Schaeffer was about to ask MacFarlane how he and Simone were getting along the last week or so, but he never got the chance. Jamie, still staring at the empty wall, said, “We were expecting a child…did you know that?…a child.”
Jamie’s voice had a detached quality to it.
Schaeffer sensed that he had lost him. He asked nothing more, and nothing more was offered. So Schaeffer saw himself out and closed the door behind him. MacFarlane continued to stare at the blank wall until long after the sound of Schaeffer’s car faded away. Then he reached into his pocket, drew
out Simone’s cell phone, and scrolled through the chronicle of her secret love affair—her saved text messages—just as he had done several times already.
4.
Tuesday, 9 October 2001
Chief Quigley stared through the glass wall of his office toward his officers working the case in the station’s meeting room. He wasn’t watching them. He didn’t see them. Instead, his eyes fixed on the hazy space beyond them where questions hovered without answers and leads dead-ended without resolution and the paths left for his men to investigate dwindled.
Schaeffer knocked and entered. Chief Quigley welcomed the interruption from his preoccupation. “What?” he asked, as if he had been rudely taken from something important.
“The Crime Scene Unit sent their report.”
“…and…”
“Looks like a robbery gone bad. No usable prints on the murder weapon but hers. It was either wiped or the killer wore gloves. Other prints on the door, door frame, and light switch matched others who had business in the office. Some jewellery had been taken. A ring…and a necklace that was ripped off. It left a mark on her throat. Wallet, cell phone gone.”

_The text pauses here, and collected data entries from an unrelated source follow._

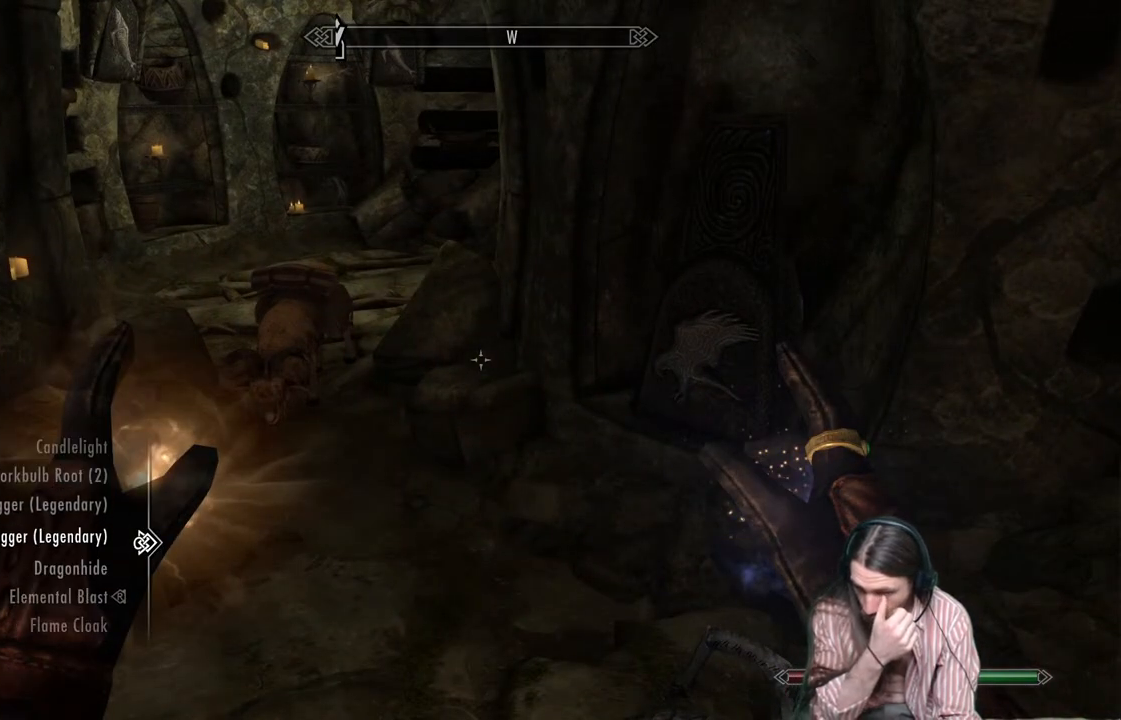
{"buttons": ["DPAD_UP"], "left_stick": "center", "right_stick": "center", "events": []}
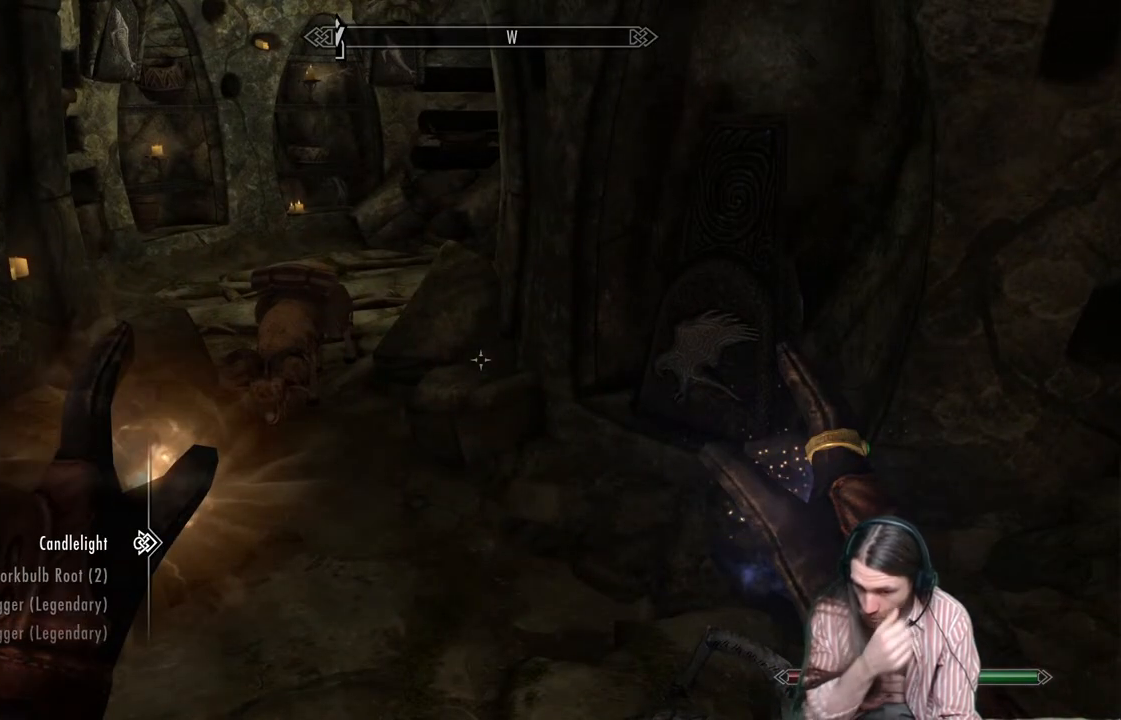
{"buttons": [], "left_stick": "center", "right_stick": "center", "events": [[50, "DPAD_UP", "up"], [167, "L2", "down"], [333, "L2", "up"]]}
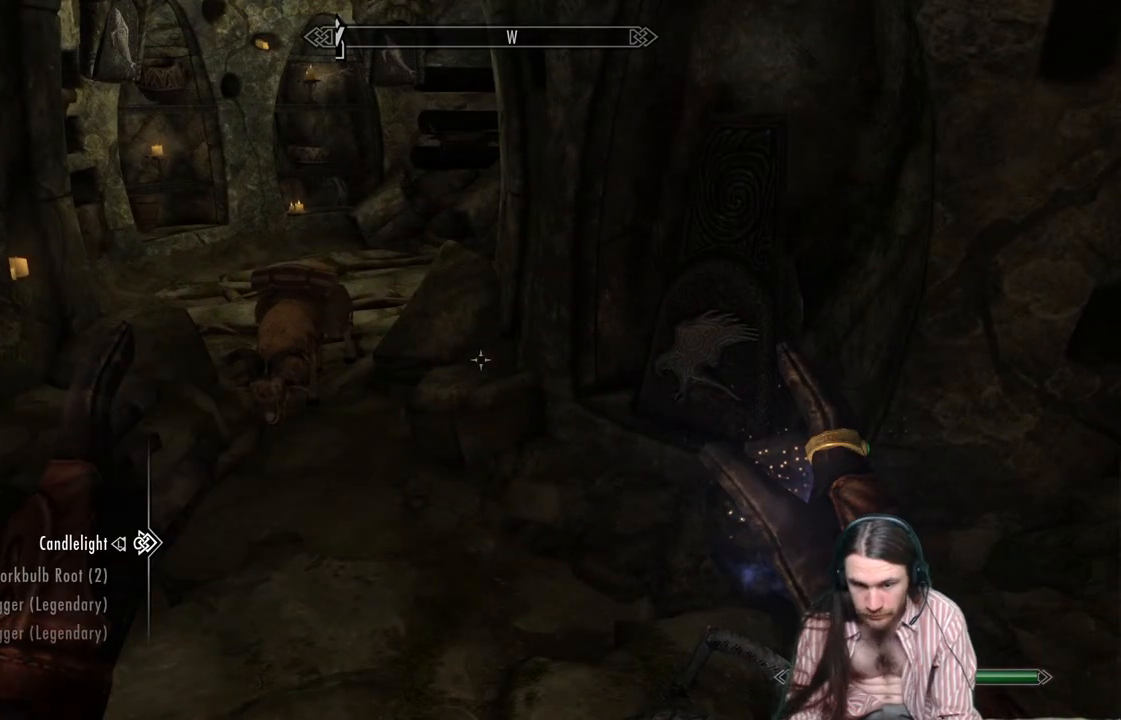
{"buttons": [], "left_stick": "center", "right_stick": "up-right", "events": [[50, "B", "down"], [183, "B", "up"], [417, "right_stick", "up-right"]]}
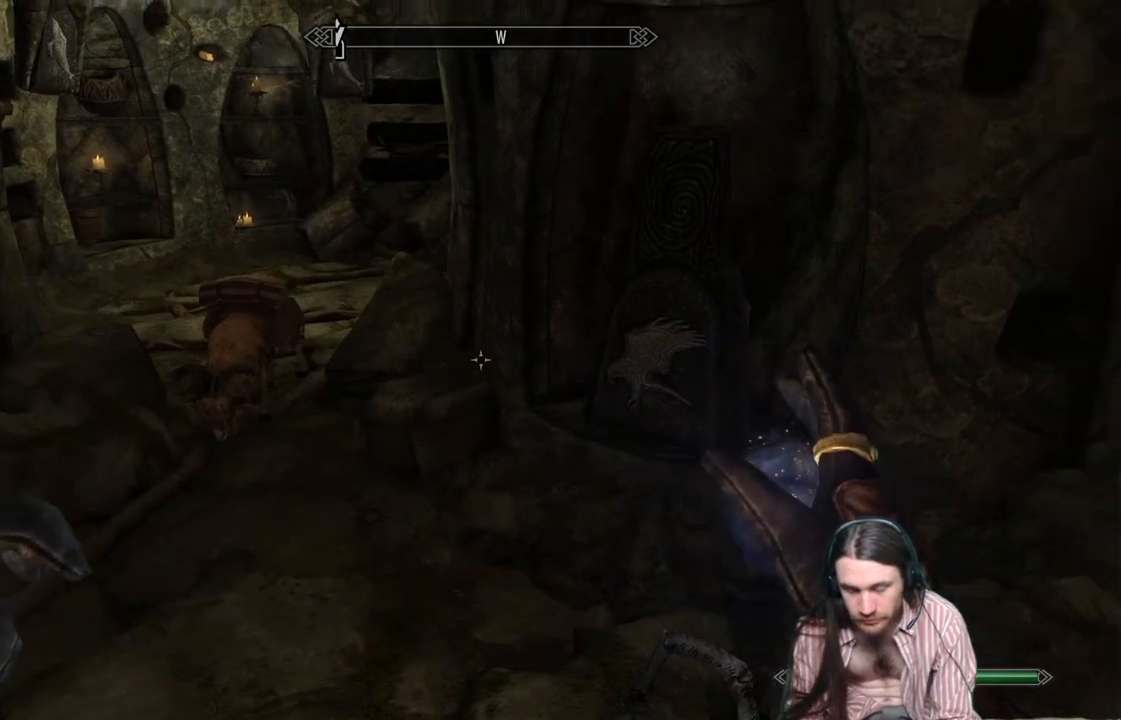
{"buttons": ["L2"], "left_stick": "center", "right_stick": "center", "events": [[67, "L2", "down"], [100, "right_stick", "center"]]}
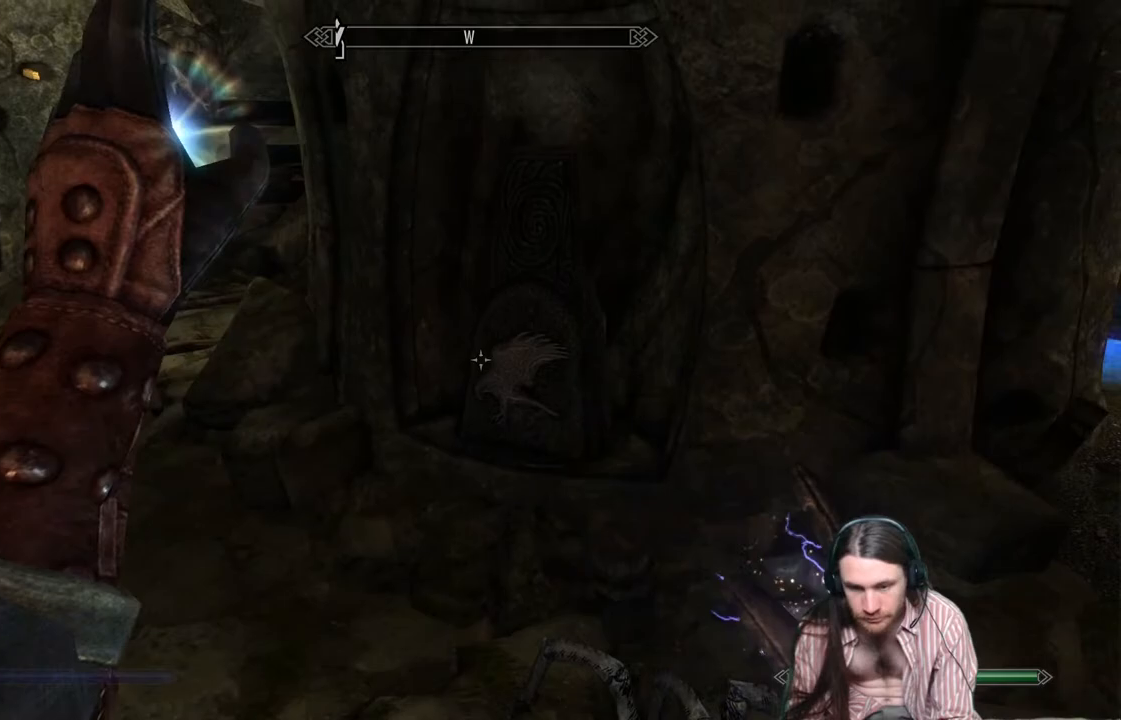
{"buttons": ["L2"], "left_stick": "center", "right_stick": "center", "events": []}
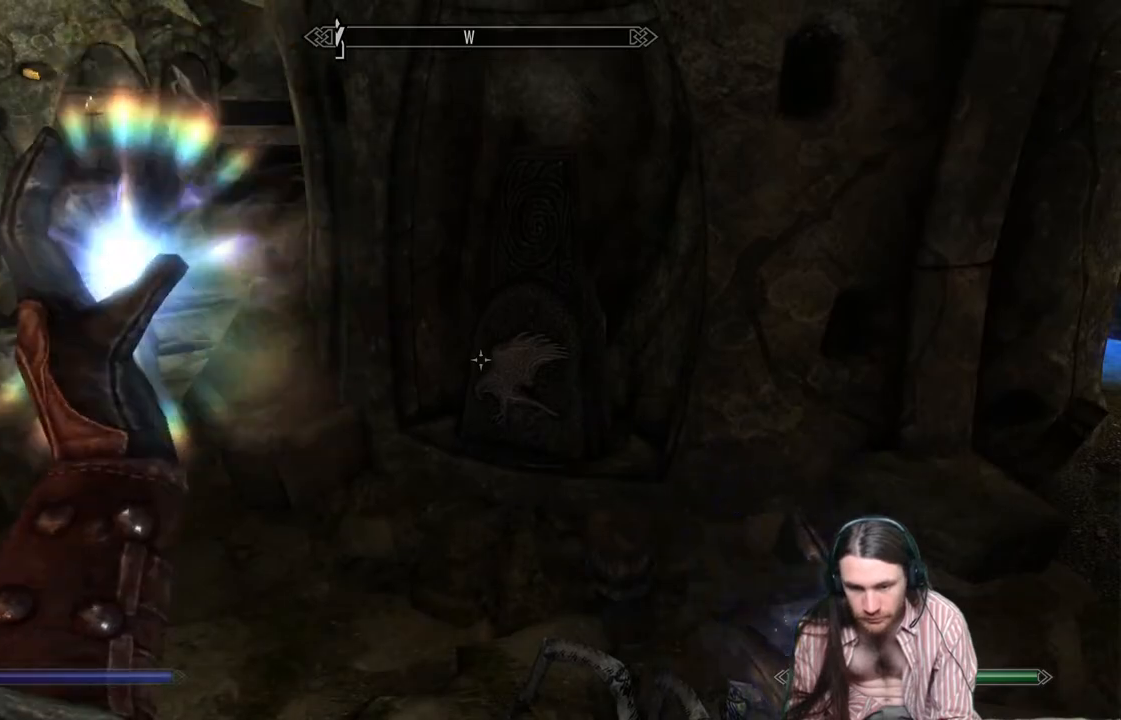
{"buttons": [], "left_stick": "center", "right_stick": "center", "events": [[167, "L2", "up"]]}
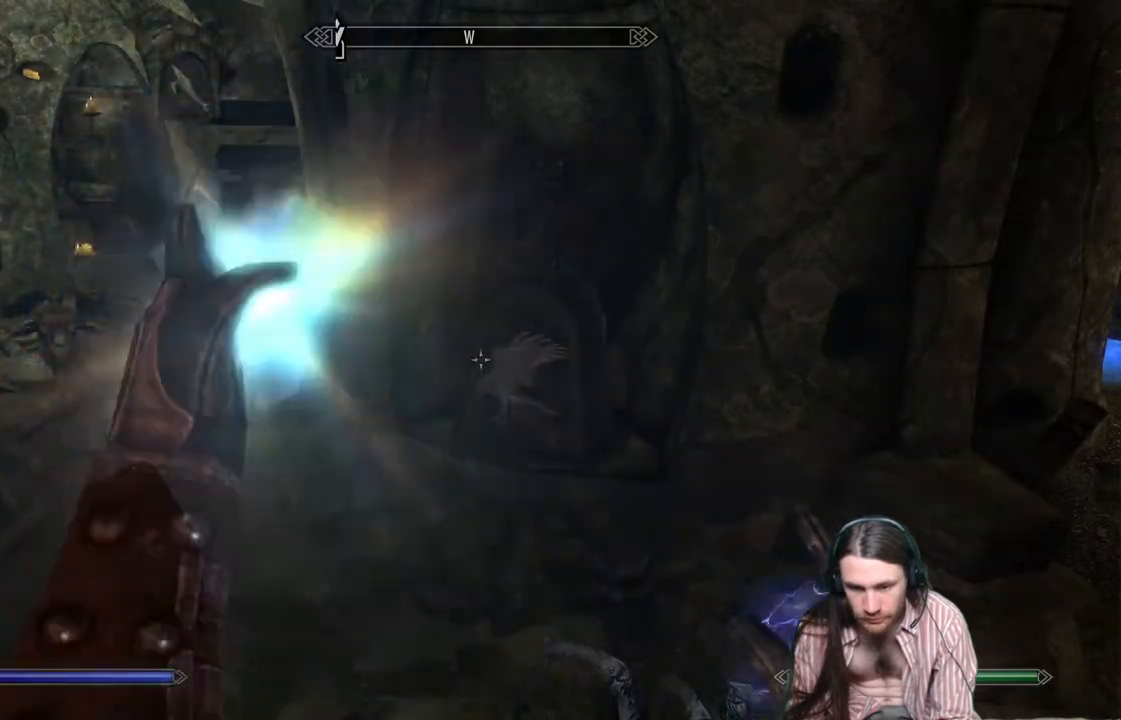
{"buttons": [], "left_stick": "up", "right_stick": "down", "events": [[83, "right_stick", "down"], [133, "left_stick", "up"], [317, "right_stick", "center"], [417, "right_stick", "down"]]}
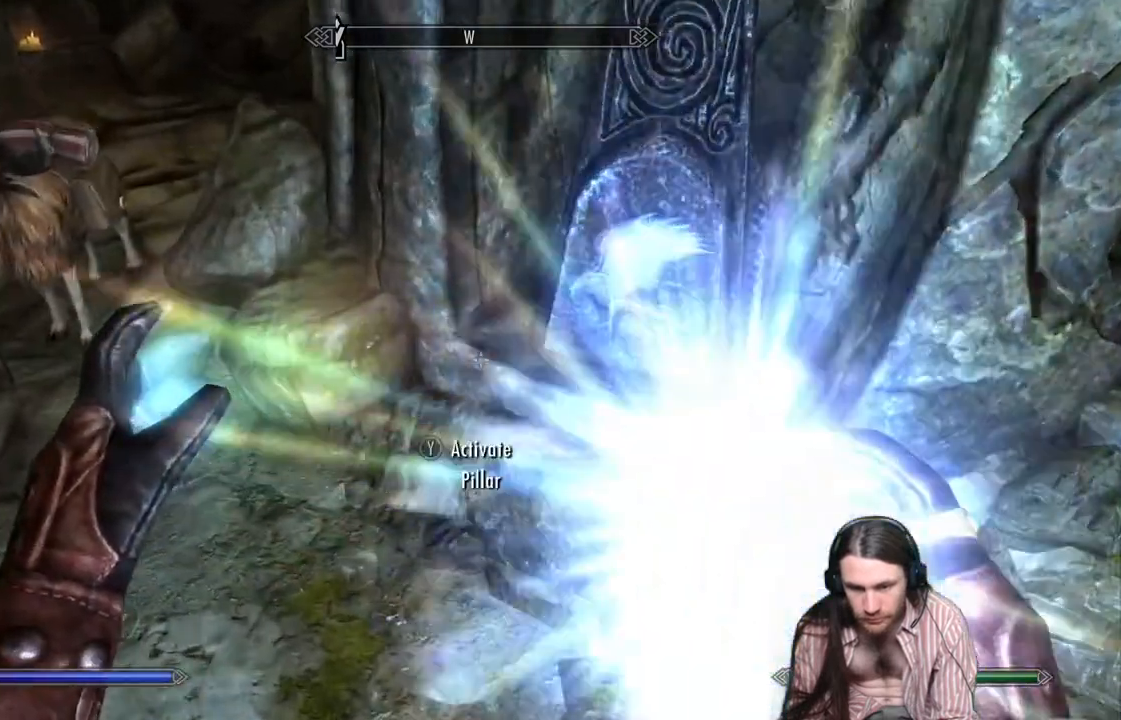
{"buttons": ["Y"], "left_stick": "center", "right_stick": "up-right", "events": [[67, "right_stick", "center"], [133, "left_stick", "center"], [300, "right_stick", "up-right"], [500, "Y", "down"]]}
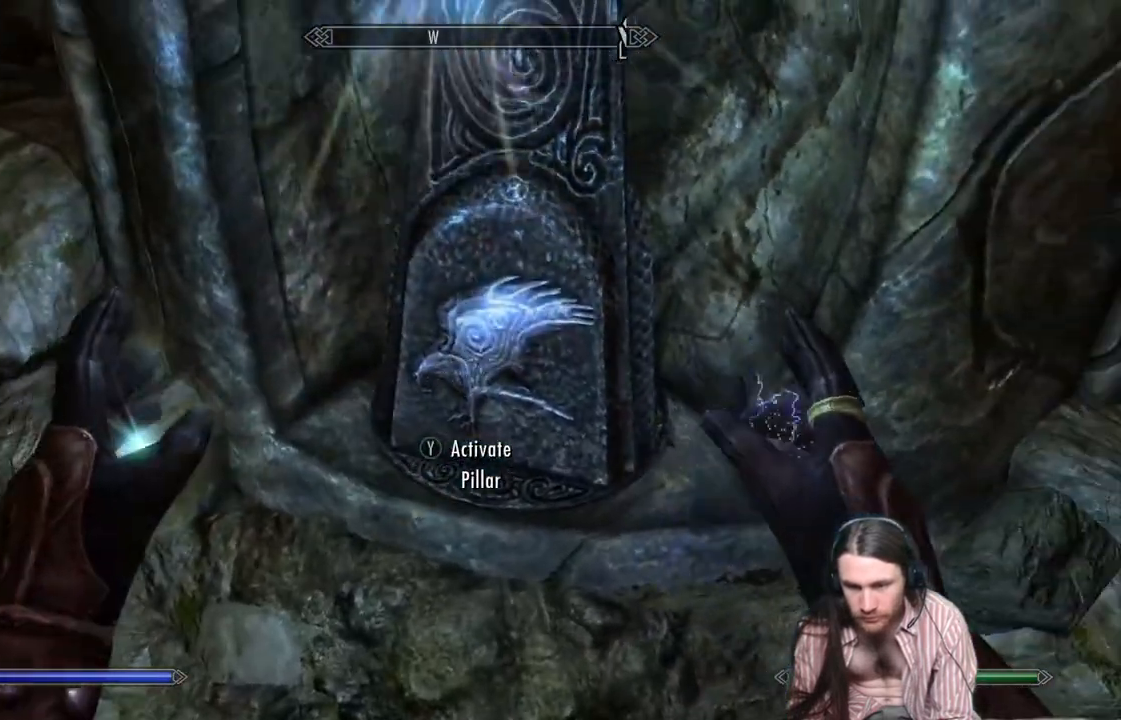
{"buttons": [], "left_stick": "center", "right_stick": "center", "events": [[100, "right_stick", "center"], [150, "Y", "up"]]}
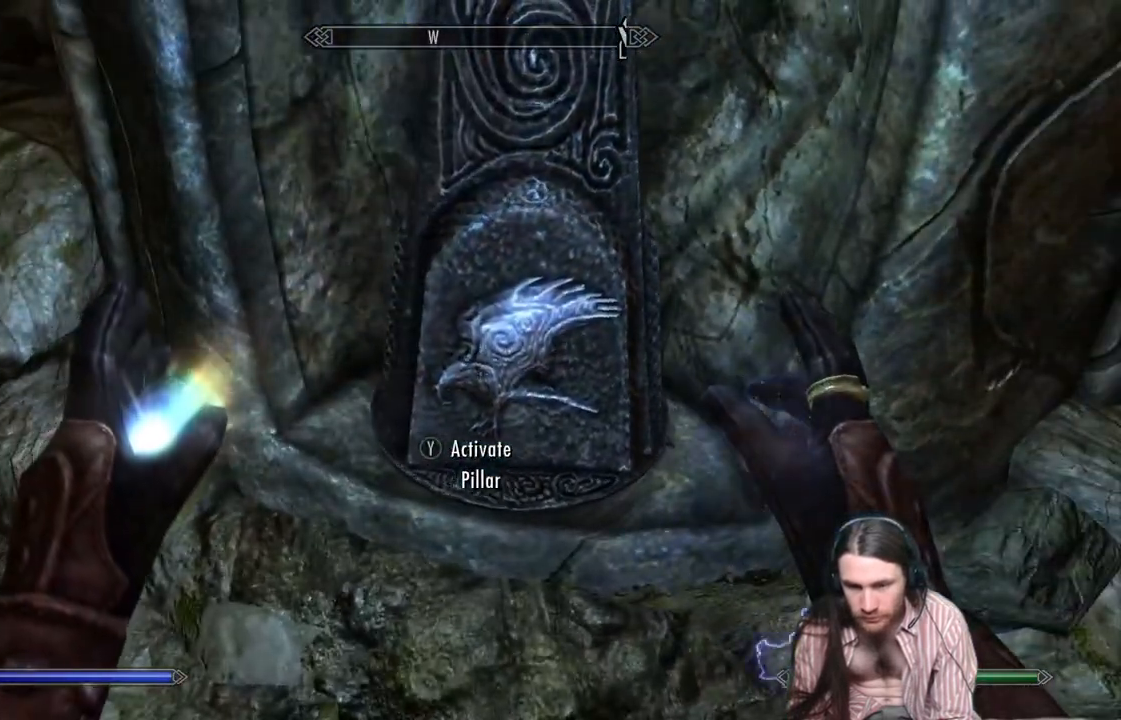
{"buttons": [], "left_stick": "center", "right_stick": "center", "events": [[50, "right_stick", "up-right"], [167, "right_stick", "center"]]}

“I’m surprised our search didn’t turn up the wallet and cell phone. Most of the local village idiots would figure to dump any link to the crime.”
“Probably tossed ’em in the river.”
“What about the jewellery?”
“Mother described the ring. She’d bought it for her graduation. MacFarlane bought her the necklace, she said.”
“Put out a description to the pawnshops, jewellers, and second-hand stores…anyone who buys scrap gold or silver. Have somebody check online trading sites, local flea markets et cetera.” Quigley turned back toward his blank wall again.
“Something else,” said Schaeffer.
“What?”
“MacFarlane wants to work.”
“No.” Quigley slowly leaned back in the chair and folded his hands across his stomach. Then he popped forward again. “I thought you said he was a mess.”